What is asked -
Update the records below by replacing every "bounding box" with "enclosing box" and keeping everything else as it is. Leave the pictures out of your answer.

[Image layout annotations]

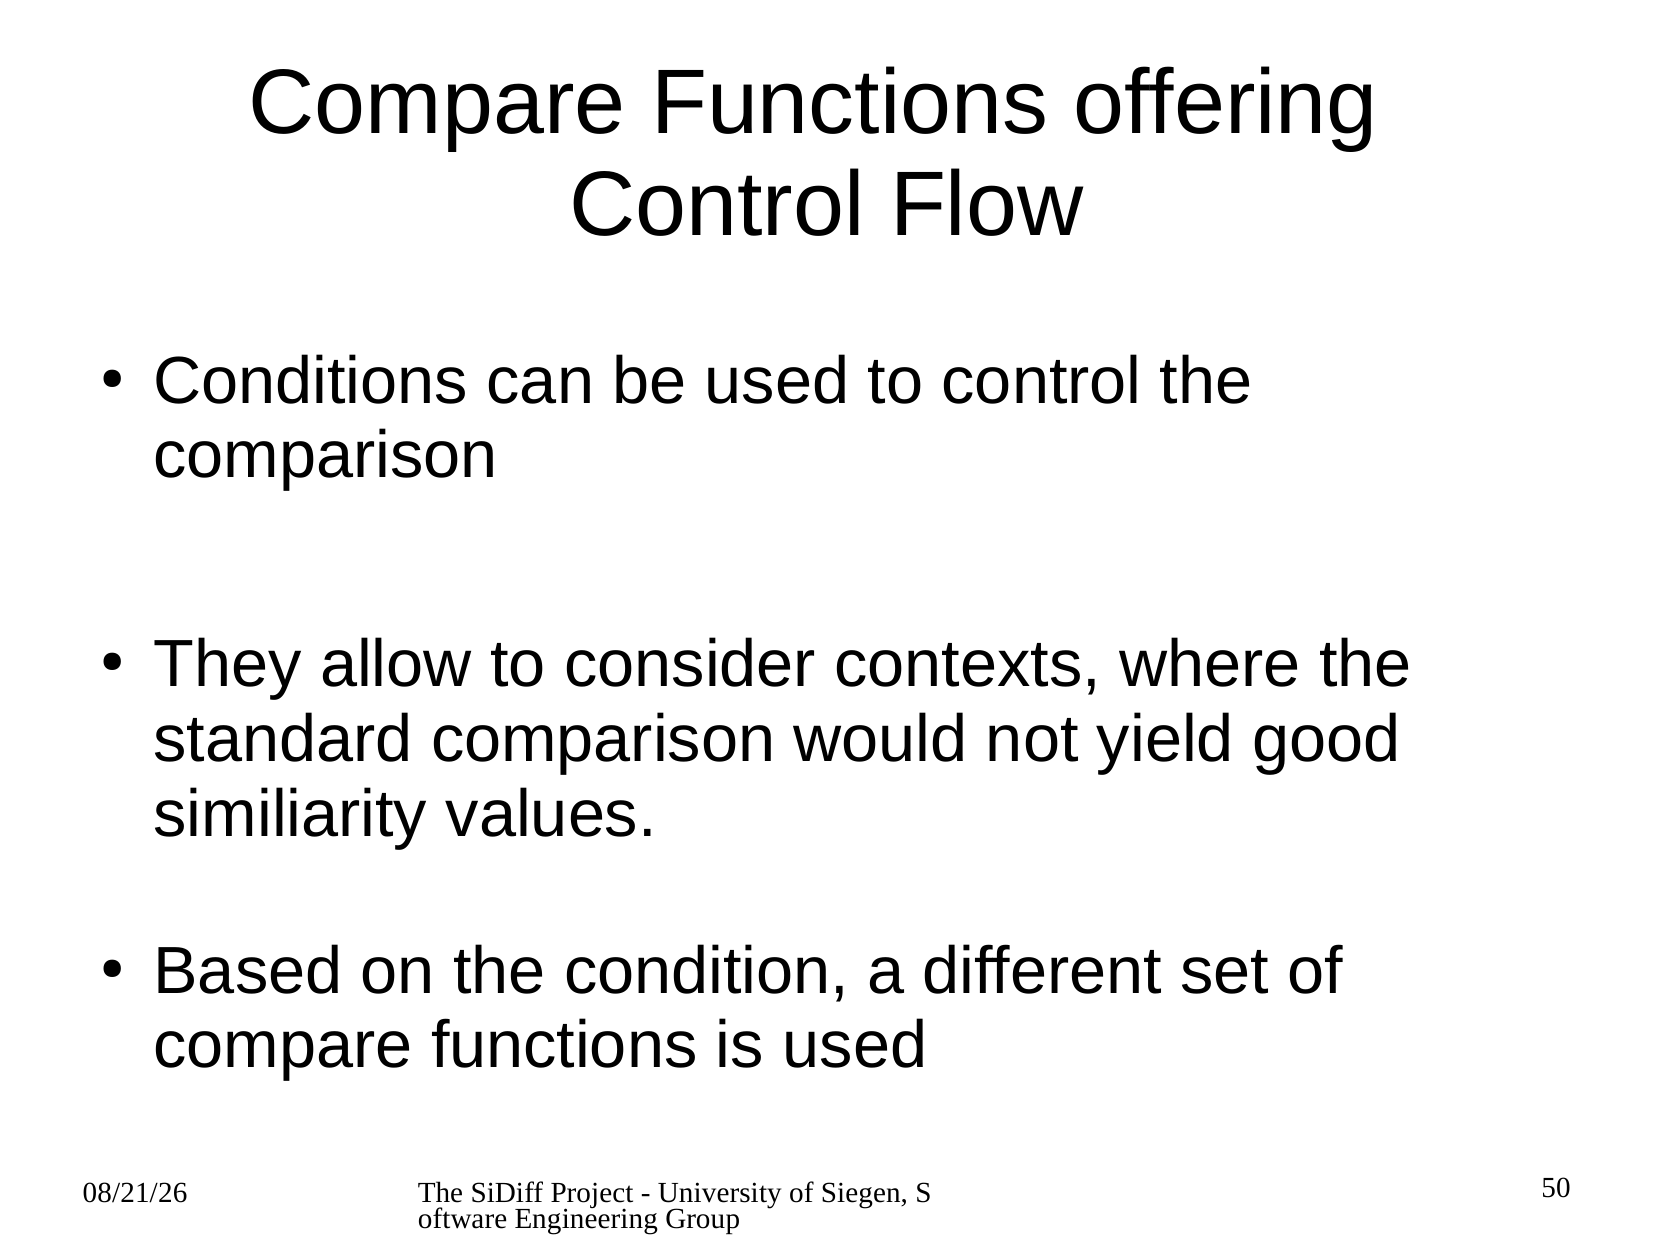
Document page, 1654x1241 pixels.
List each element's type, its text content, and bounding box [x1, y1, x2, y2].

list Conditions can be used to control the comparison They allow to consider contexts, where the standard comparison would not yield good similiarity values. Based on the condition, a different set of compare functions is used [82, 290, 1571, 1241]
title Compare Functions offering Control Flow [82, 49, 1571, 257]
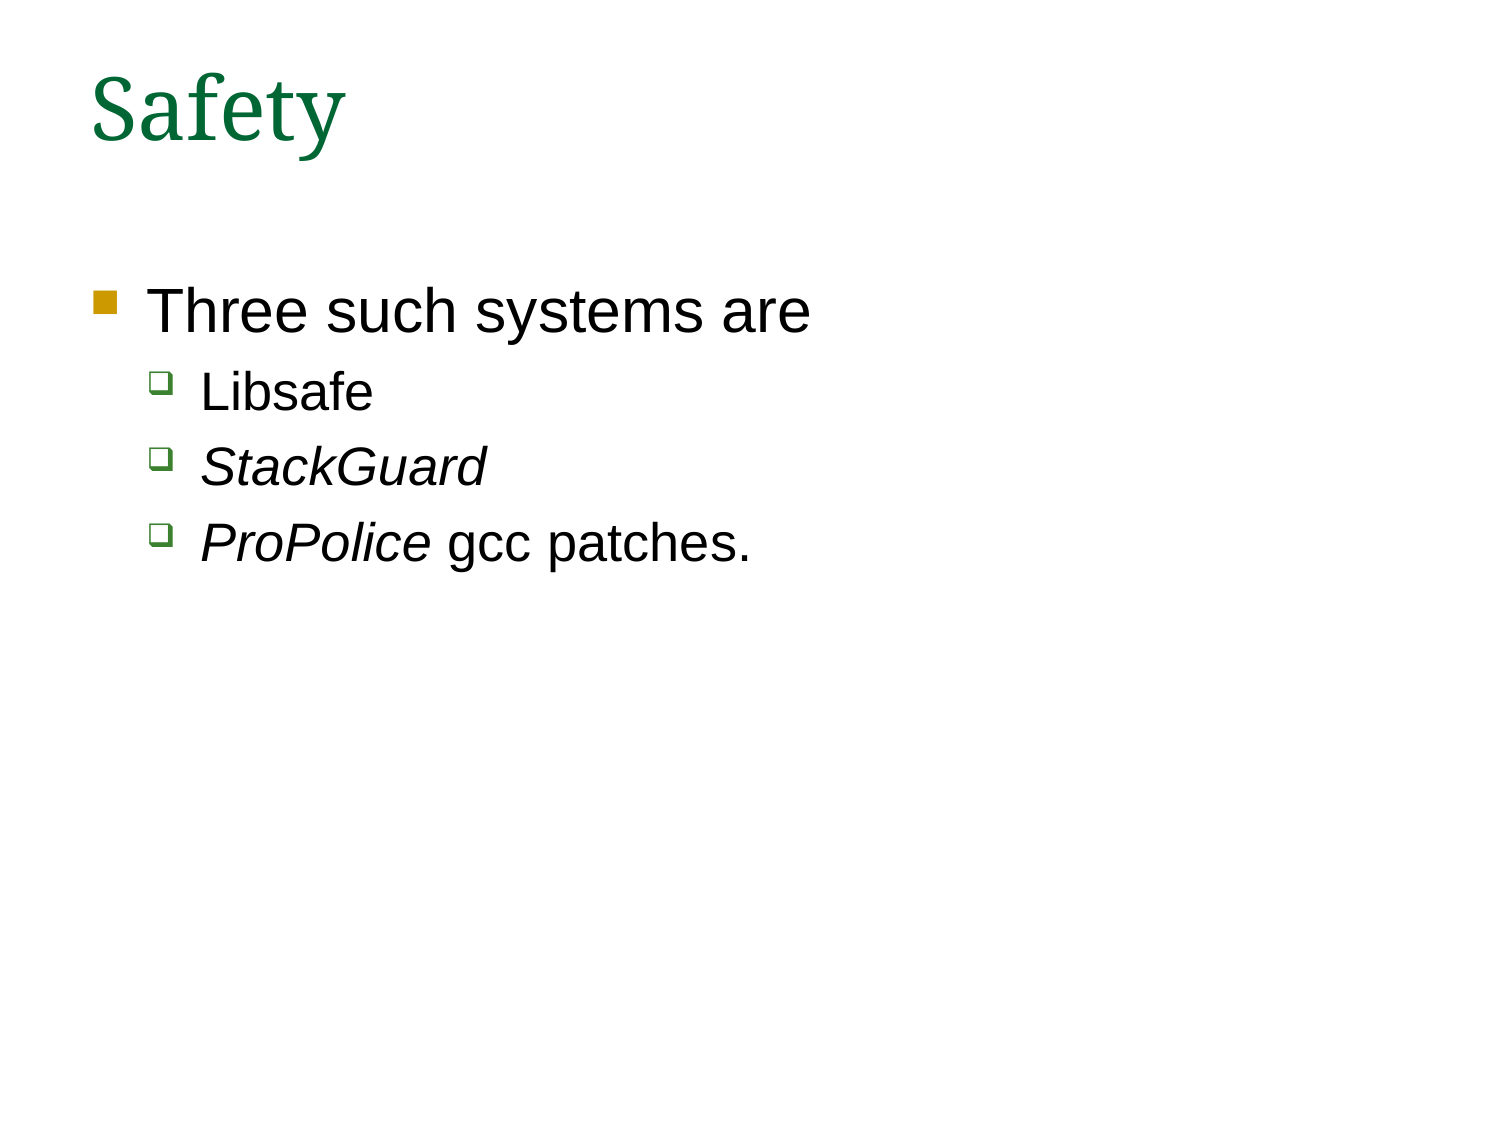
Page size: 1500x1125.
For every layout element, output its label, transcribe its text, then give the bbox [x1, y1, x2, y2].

Complete response -
Document page, 1654x1241 pixels.
List each element's type, its text content, and enclosing box [x1, y1, x2, y2].

list Conditions can be used to control the comparison They allow to consider contexts, where the standard comparison would not yield good similiarity values. Based on the condition, a different set of compare functions is used [82, 290, 1571, 1241]
title Compare Functions offering Control Flow [82, 49, 1571, 257]
Page size: 1500x1125.
For every layout element, output its label, transcribe its text, then give the bbox [x1, y1, x2, y2].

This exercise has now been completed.